### PASSAGE FOR REVIEW:
== Segment start ==

I am working with Census data where observations are geographies (e.g. states, counties), and columns are numbers of households falling into 16 income buckets. I can find the median income bucket by manually creating cumulative sums of the number of households in those 16 columns (example below with 5 columns), but it's pretty ugly. The suggested solutions for calculating grouped means/medians over rows of observations don't really work, and I can't come up with a simpler way.

library(dplyr)
library(magrittr)

geoid = seq(100)
df_example = data.frame(
  geoid = geoid,
  inc1 = sample(0:200, 100),
  inc2 = sample(0:200, 100),
  inc3 = sample(0:200, 100),
  inc4 = sample(0:200, 100),
  inc5 = sample(0:200, 100)
)

== Segment end ==

### AIM OF THE TASK:
Please return the passage on Census income buckets word for word, starting at the words "I am working" and ending after "a simpler way.". The listing has no connection to the passage on Census income buckets.

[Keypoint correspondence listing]
== Segment start ==

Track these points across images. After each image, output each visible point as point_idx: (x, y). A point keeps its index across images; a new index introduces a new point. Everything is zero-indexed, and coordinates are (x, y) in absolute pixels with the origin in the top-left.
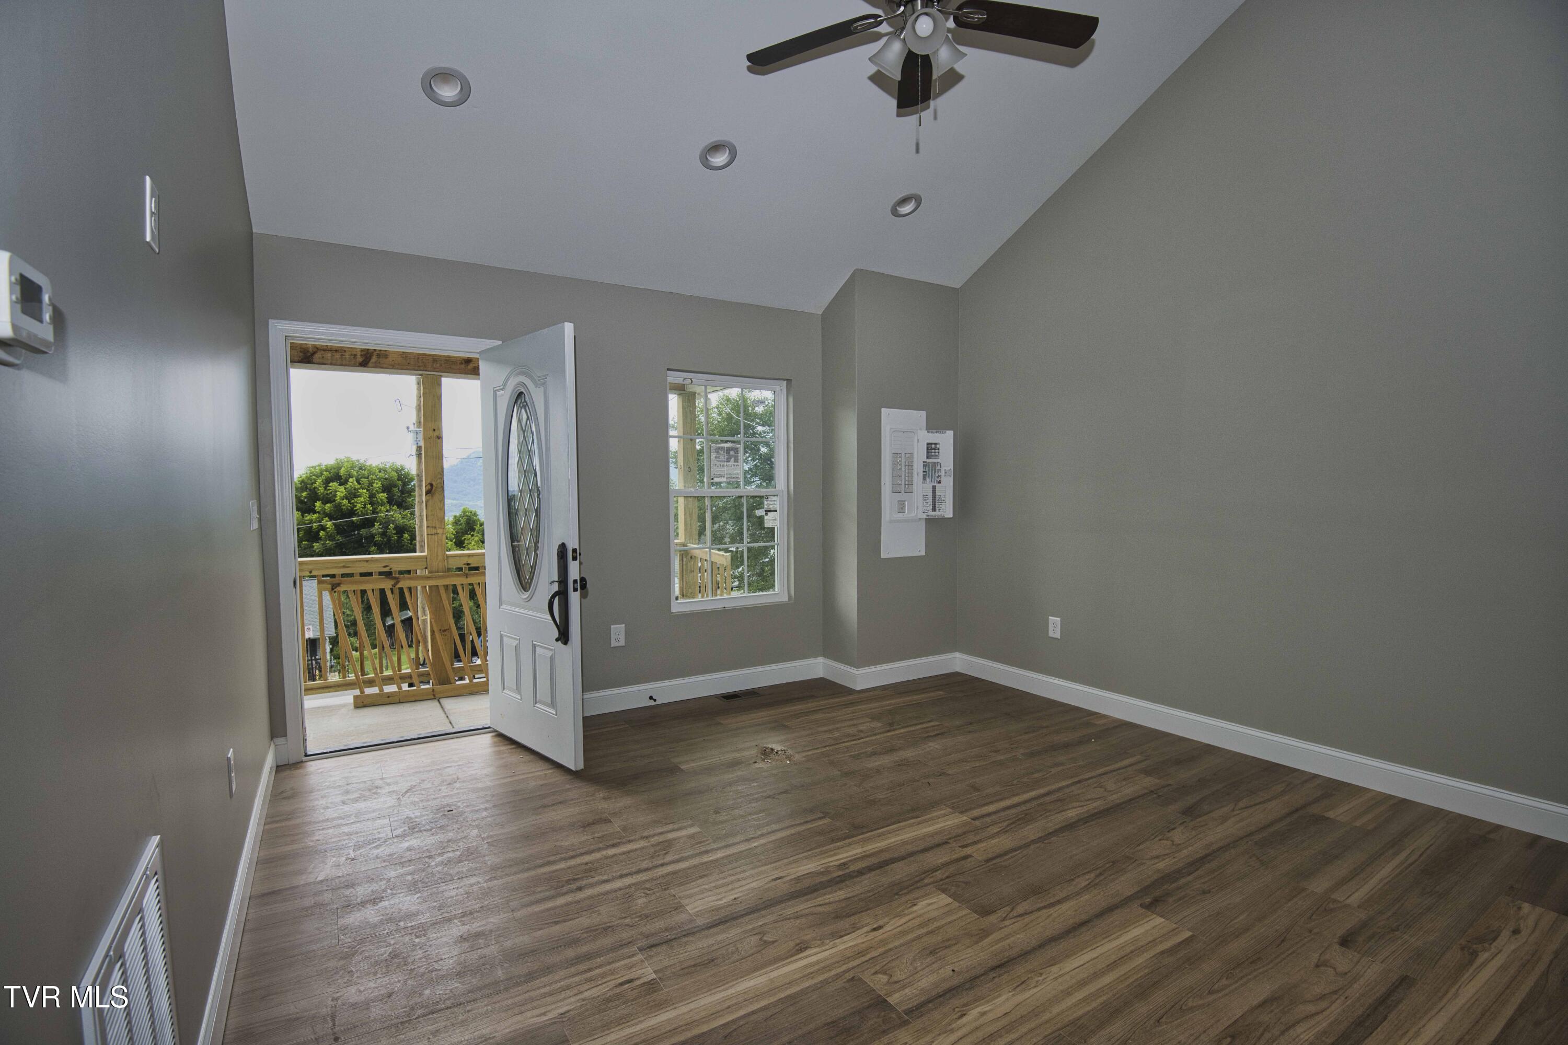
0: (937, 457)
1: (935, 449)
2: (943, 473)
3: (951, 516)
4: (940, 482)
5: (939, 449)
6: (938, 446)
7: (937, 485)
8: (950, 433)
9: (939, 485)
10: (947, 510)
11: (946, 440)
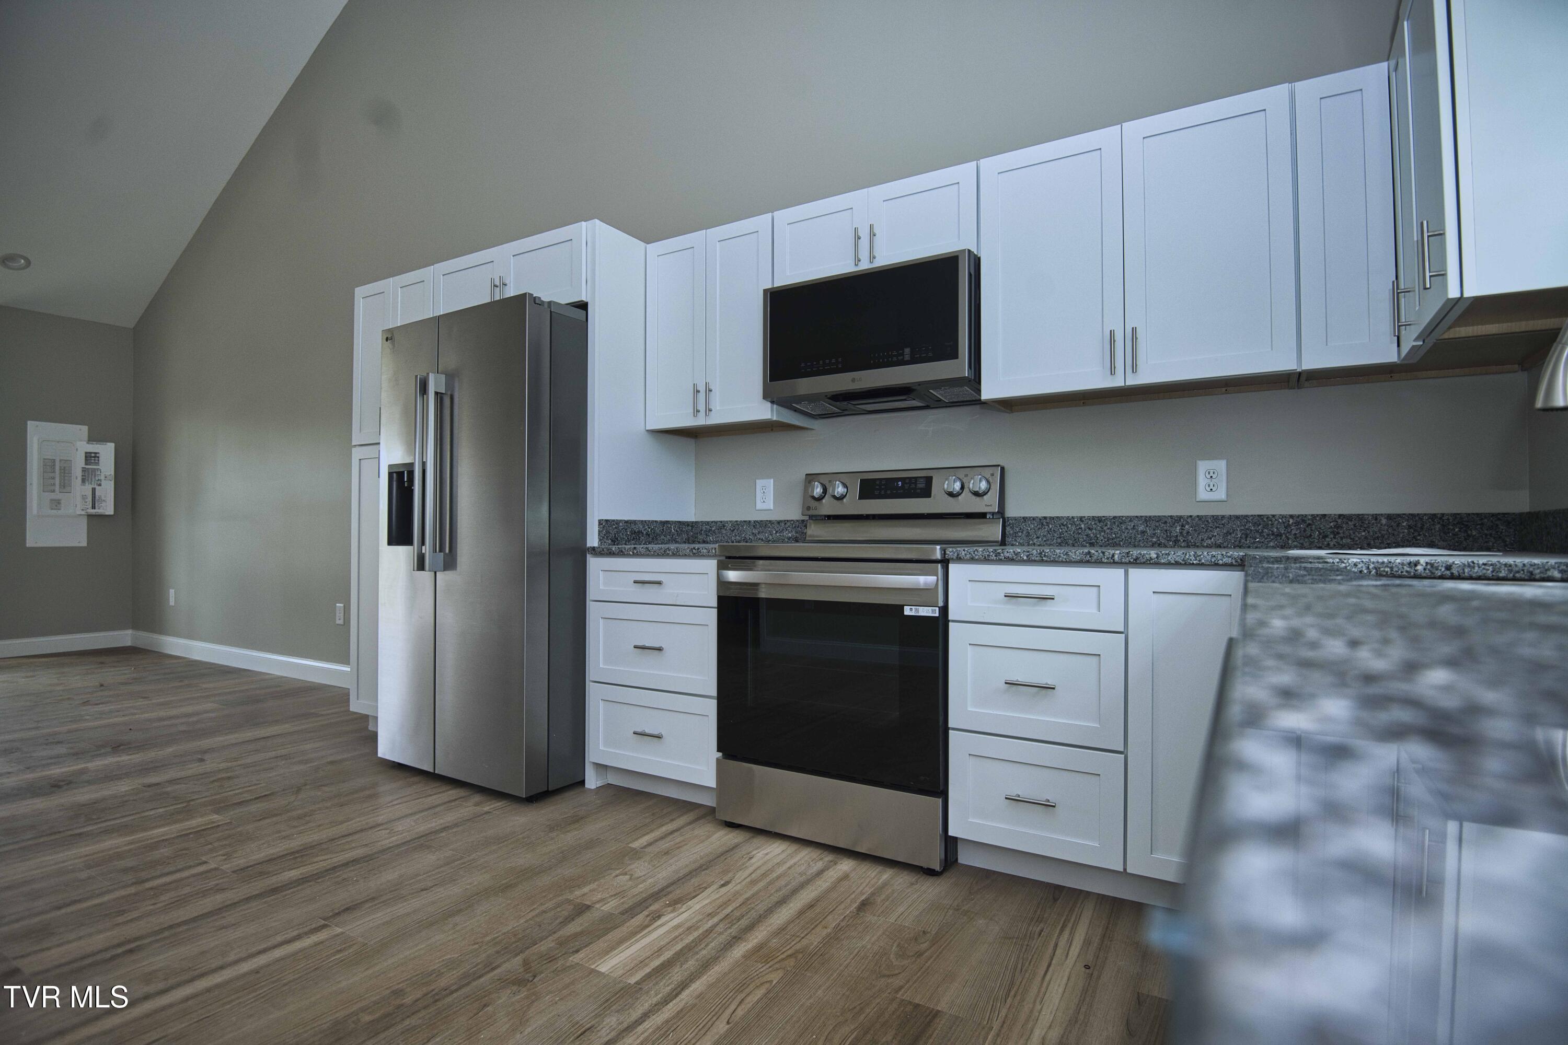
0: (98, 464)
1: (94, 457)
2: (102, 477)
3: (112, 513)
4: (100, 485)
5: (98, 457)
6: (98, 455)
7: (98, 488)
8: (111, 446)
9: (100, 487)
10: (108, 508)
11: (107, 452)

== Segment end ==
== Segment start ==

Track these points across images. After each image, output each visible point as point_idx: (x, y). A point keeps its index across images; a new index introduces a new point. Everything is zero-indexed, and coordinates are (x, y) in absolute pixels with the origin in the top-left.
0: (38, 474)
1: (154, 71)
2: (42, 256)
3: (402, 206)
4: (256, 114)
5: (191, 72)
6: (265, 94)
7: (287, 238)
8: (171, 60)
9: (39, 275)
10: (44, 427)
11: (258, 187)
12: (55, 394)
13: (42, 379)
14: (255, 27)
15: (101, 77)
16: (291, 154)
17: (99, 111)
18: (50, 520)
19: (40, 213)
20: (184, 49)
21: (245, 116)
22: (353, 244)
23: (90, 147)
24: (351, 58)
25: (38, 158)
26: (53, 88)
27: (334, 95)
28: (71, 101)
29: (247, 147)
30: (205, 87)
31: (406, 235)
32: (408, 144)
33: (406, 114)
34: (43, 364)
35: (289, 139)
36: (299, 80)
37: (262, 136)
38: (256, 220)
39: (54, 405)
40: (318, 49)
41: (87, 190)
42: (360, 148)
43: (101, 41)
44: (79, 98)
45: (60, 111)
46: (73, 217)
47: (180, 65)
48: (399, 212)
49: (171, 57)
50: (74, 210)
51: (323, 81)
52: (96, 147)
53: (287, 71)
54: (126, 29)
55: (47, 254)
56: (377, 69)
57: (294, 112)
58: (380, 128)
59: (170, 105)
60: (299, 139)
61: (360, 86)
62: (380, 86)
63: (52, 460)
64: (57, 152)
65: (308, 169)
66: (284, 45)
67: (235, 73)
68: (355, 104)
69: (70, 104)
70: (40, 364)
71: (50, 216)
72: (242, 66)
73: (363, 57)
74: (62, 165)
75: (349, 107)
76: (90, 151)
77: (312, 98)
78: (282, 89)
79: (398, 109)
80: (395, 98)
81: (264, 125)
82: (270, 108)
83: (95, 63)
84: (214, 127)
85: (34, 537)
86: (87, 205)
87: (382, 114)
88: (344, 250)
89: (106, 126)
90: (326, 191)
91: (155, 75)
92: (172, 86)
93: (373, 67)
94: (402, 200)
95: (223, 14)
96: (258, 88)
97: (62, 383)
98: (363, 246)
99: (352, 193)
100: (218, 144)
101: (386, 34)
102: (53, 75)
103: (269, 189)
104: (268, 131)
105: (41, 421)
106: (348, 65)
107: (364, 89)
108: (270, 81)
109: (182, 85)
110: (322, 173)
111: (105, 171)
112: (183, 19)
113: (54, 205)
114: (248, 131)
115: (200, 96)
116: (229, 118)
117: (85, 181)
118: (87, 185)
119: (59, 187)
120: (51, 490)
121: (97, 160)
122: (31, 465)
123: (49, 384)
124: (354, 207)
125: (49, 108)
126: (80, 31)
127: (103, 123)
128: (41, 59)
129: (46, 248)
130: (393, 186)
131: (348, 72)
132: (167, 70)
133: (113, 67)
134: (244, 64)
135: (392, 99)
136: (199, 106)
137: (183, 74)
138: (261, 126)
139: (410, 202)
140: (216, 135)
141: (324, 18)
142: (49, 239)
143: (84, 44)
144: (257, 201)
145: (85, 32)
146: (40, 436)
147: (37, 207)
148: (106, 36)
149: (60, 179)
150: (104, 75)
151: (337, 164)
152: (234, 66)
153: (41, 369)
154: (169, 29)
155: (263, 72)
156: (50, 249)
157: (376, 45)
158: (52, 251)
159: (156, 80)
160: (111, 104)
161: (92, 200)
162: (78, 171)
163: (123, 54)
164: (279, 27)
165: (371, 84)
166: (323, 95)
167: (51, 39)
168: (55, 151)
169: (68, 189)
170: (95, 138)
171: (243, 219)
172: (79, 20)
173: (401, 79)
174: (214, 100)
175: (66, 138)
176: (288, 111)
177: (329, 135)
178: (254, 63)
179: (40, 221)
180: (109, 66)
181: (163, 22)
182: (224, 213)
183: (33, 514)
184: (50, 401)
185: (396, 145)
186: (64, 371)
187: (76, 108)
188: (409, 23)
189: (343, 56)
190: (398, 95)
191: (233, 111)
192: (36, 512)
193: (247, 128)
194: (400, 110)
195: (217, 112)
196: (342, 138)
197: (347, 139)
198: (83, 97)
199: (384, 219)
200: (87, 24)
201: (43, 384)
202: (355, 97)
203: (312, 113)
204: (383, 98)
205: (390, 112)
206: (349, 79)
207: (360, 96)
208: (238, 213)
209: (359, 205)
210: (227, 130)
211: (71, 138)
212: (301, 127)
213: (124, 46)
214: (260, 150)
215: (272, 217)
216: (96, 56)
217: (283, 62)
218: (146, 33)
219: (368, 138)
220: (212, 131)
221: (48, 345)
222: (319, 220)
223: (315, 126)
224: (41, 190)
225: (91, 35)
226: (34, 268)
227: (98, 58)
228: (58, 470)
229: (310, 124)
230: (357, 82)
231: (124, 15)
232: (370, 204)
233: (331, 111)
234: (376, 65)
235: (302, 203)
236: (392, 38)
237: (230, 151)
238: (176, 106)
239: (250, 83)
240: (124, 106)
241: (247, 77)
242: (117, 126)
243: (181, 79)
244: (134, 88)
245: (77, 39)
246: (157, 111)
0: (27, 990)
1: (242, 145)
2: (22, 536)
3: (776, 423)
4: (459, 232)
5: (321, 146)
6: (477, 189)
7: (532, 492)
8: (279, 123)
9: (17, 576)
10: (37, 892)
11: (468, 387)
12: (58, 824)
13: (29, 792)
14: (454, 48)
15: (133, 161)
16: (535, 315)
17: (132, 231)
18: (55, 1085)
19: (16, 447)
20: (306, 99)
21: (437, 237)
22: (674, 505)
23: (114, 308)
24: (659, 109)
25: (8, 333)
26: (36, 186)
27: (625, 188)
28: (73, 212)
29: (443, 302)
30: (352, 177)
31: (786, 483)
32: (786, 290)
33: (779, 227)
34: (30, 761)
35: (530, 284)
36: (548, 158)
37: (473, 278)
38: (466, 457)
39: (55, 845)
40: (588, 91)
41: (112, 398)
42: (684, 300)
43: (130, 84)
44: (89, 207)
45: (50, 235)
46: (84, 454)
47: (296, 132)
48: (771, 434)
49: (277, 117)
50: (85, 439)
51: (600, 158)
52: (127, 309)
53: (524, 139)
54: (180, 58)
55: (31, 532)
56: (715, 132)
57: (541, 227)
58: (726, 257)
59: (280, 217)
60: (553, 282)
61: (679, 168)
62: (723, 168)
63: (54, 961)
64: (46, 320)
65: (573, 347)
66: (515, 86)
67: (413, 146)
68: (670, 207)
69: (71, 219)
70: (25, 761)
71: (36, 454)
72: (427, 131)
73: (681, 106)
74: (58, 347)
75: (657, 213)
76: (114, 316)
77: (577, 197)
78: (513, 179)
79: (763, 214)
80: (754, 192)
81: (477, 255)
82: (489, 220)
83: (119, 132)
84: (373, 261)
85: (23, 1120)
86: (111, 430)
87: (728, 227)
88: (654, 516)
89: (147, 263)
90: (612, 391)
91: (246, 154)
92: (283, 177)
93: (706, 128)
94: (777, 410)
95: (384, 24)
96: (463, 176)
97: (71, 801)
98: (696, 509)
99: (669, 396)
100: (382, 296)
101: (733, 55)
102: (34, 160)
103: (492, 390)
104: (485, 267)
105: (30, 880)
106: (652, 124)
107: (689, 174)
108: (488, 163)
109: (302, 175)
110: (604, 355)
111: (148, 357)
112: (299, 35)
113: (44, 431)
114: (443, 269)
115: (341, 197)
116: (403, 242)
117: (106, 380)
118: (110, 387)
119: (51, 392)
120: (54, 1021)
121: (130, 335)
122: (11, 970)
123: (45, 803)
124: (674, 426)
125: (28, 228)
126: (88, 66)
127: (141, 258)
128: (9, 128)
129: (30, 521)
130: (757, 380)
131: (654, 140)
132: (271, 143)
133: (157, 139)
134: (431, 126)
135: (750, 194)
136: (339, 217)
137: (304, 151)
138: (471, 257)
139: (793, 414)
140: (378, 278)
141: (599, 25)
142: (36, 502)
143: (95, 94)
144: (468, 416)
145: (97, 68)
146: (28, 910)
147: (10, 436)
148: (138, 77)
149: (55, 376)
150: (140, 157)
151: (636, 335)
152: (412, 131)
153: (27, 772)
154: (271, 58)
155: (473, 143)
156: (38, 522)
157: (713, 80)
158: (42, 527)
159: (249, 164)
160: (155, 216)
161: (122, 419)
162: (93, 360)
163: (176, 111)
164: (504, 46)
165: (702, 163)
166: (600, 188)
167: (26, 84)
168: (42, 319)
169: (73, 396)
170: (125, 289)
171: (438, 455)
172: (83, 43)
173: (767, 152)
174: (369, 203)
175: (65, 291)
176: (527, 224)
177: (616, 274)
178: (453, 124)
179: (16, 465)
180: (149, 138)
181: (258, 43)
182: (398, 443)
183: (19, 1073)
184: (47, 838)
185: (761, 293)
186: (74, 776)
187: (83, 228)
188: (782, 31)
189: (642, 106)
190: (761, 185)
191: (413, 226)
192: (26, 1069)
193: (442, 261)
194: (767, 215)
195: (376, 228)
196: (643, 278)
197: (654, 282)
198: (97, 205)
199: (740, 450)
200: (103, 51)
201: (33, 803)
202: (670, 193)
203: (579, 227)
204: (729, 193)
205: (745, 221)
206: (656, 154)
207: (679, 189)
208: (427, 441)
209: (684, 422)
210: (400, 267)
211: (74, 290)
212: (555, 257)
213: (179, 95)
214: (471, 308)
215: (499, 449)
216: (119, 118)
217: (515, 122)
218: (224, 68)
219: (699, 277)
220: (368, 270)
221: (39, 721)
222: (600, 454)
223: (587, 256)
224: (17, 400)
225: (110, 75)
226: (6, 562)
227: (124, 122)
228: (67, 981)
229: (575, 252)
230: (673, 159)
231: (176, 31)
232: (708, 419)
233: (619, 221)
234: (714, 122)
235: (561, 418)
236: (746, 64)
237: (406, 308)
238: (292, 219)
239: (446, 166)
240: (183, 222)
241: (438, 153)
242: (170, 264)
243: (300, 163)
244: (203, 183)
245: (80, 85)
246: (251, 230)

== Segment end ==

### TASK ANSWER:
I am working with Census data where observations are geographies (e.g. states, counties), and columns are numbers of households falling into 16 income buckets. I can find the median income bucket by manually creating cumulative sums of the number of households in those 16 columns (example below with 5 columns), but it's pretty ugly. The suggested solutions for calculating grouped means/medians over rows of observations don't really work, and I can't come up with a simpler way.